An hour and a half of casting and dragging big, black wWooly Buggers, weighted Hare’s Ears and Pheasant Tails produced not a single strike. I returned to camp.
In the afternoon I was back, this time with a spinning rod using minnow imitations. No luck over a two-hour period. I spoke with a couple of young anglers who had one fish between them. They complained of the poor fishing, one of them blaming the Fish & Boat Commission for starting the season too soon. Always someone’s fault when things don’t work out right.
Late Sunday morning was a bit warmer, and the trout more cooperative with minnow imitations. I kept a pair of rainbows for a camp lunch, tasting this delicious fish for the first time since last spring.
I ran into more anglers when I was leaving the water. Some complained about the cold weather and poor fishing, others accepted the conditions but wished it was warmer. I left their comments slide past without commenting, but I knew in my own mind what they failed to understand.

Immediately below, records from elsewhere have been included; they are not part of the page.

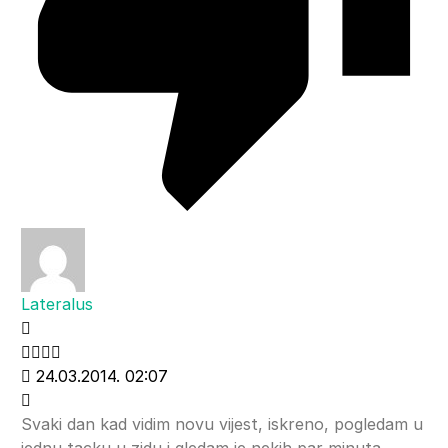
Lateralus
24.03.2014. 02:07
Svaki dan kad vidim novu vijest, iskreno, pogledam u
jednu tacku u zidu i gledam je nekih par minuta.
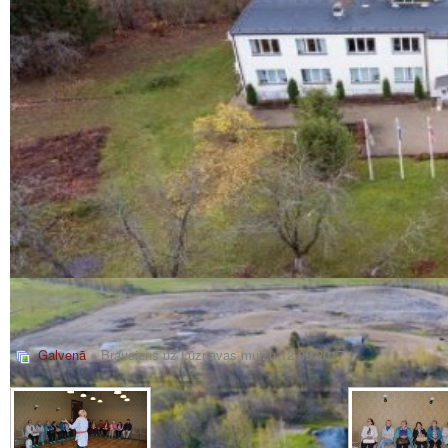
Galvenā
» Brauciens uz Lūznavas muižu 12.09.2017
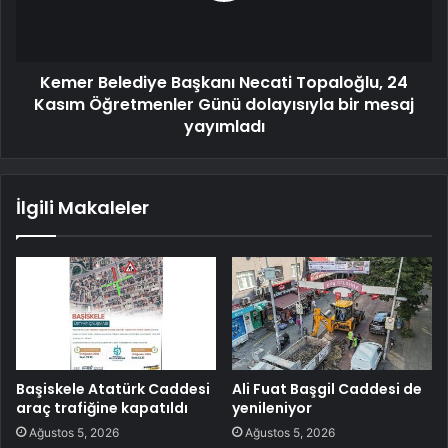
Kemer Belediye Başkanı Necati Topaloğlu, 24
Kasım Öğretmenler Günü dolayısıyla bir mesaj
yayımladı
İlgili Makaleler
Başiskele Atatürk Caddesi
Ali Fuat Başgil Caddesi de
araç trafiğine kapatıldı
yenileniyor
Ağustos 5, 2026
Ağustos 5, 2026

We had just gone through a year no one could ever foresee. We had experienced hardships no one currently alive had ever experienced, and all of us are still caught in a place in time we hope will pass us by, never to return. But this opening of trout fishing, similar at least to openers in years past, offers hope and promise that the world is finally starting to move on in a normal fashion.
For me, cold weather and cold water with little fishing action cannot amend or change that sentiment.